谢少安正色,道:“如您所料,北锡王十分谨慎,没有上钩。”
“伴随五年前温将军撂挑子一走,温党中人溃散大乱走投无路,奔向了北锡王,加之其背后旧贵族势力盘根错节,渐渐渗透,我们这一党已隐隐有松动之势,如今您一离京,各方更是蠢蠢欲动,好在还在掌控之中。”
“那少主,在这种情况下,还要接着放权吗?”谢少安的言语有些迟疑。
沈儒生还没说话,宋连接着往他杯中续了茶,他向来不喜参与这些朝中的阴谋阳谋,只是沉默地坐在一旁,当个局外人。
“他不来伸手,我们亦要做全样子。”清清冷冷的声线,不听内容则几近掩盖里面的精心算计,“党争这么多年,总该消停。”
这一句话寓意深重,就连宋连都听出了其中要开始收局的意思。
谢少安懵懵懂懂点了点头,他毕竟还是小孩,很多复杂的事都不太明白,只负责消息传递,因着心思单纯,好奇军营什么样,才被沈儒生顺带捎上。
“军营里情况如何?”沈儒生道。
“少主,我觉得吧,虽然温将军手下的人一个个看起来不着调对我们又很客气的样子,但他们肯定是防备我们这些京都来的的。”谢少安回复。
“我在军营里转一圈,几本打听不到什么有用的消息。”
“还有,我特意去问起以北锡王名义安排进来的那个小侯爷赵钰,竟然还挺有些威望,听说有不少军功,被温将军提到身边,前阵子跟着一块出任务才没见到人。这不,今天刚好跟着温将军一起回来。”
说到这,谢少安有些不解地嘶了一声:“少主,你说温将军她到底知不知道北锡王蚕食了她的旧部啊,这么大的事不可能不知道吧?”
沈儒生淡淡回应:“自然知道。

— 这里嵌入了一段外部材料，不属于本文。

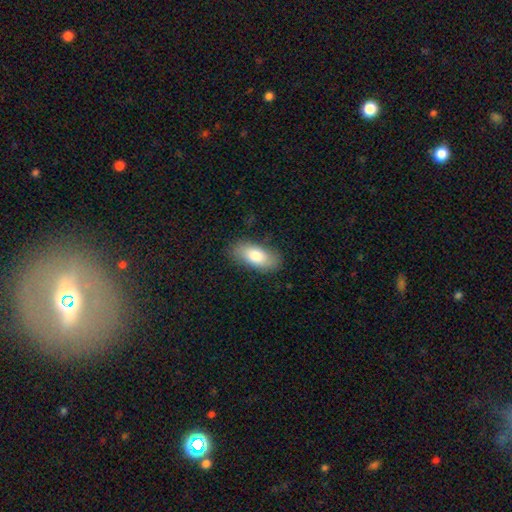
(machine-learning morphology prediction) This is clearly a smooth galaxy (81%). How rounded: clearly in between (87%). Merging: clearly none (82%).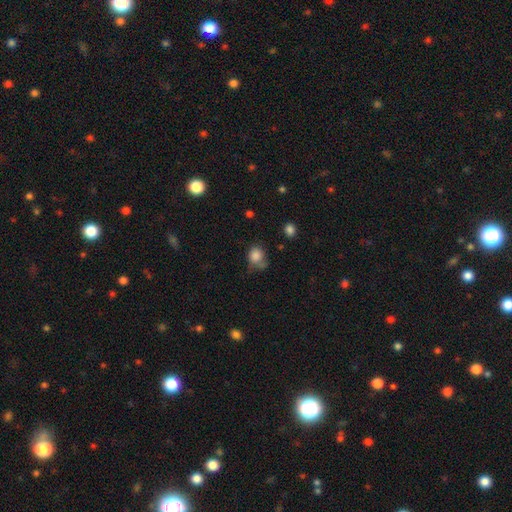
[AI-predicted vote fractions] This appears to be a smooth galaxy with no disk features (82%) that is round (68%). Merging: none (47%).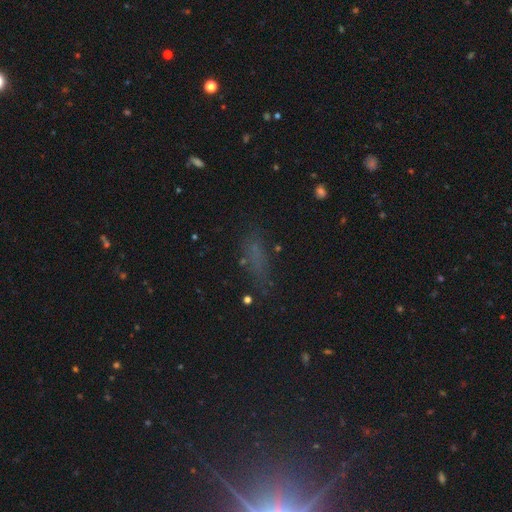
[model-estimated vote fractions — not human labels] Overall: smooth (54%; star or artifact 31%). How rounded: cigar-shaped (48%; in between 46%). Merging: none (65%).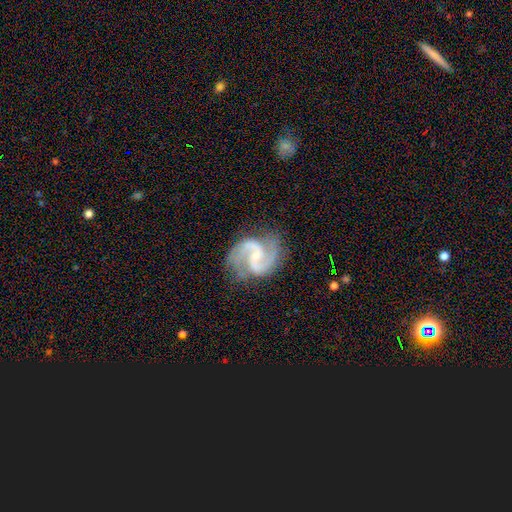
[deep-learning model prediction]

”
闻言,谢少安一拍大腿,好似非常不理解地摇摇脑袋,一派少年老成,十分滑稽:“那明显赵钰就是北锡王用来夺权的啊,她知道她还提拔赵钰!这不是引狼入室吗?我一个小孩都能看出来她怎么看不出来!”
他这话颇有几分恨铁不成钢之意,不似对温玄机充满了敌意。原因无他,不过是温玄机不再纠结于党争于他家少主作对,而此时他们又出现了一个共同的敌人—北锡王,俗话说,敌人的敌人就是朋友,基此,他对温玄机的态度缓和了很多。
但谢少安年纪小不懂沈儒生对温玄机的感情,宋连等其他人自从之前把沈儒生从北疆战场捞回来后却对此心知肚明,因而对温玄机的态度极其复杂,敌对谈不上,也绝对温和不了哪去,有种自己供奉了那么久的冰清玉洁的神像却被一个凡人踩了一脚的不忿。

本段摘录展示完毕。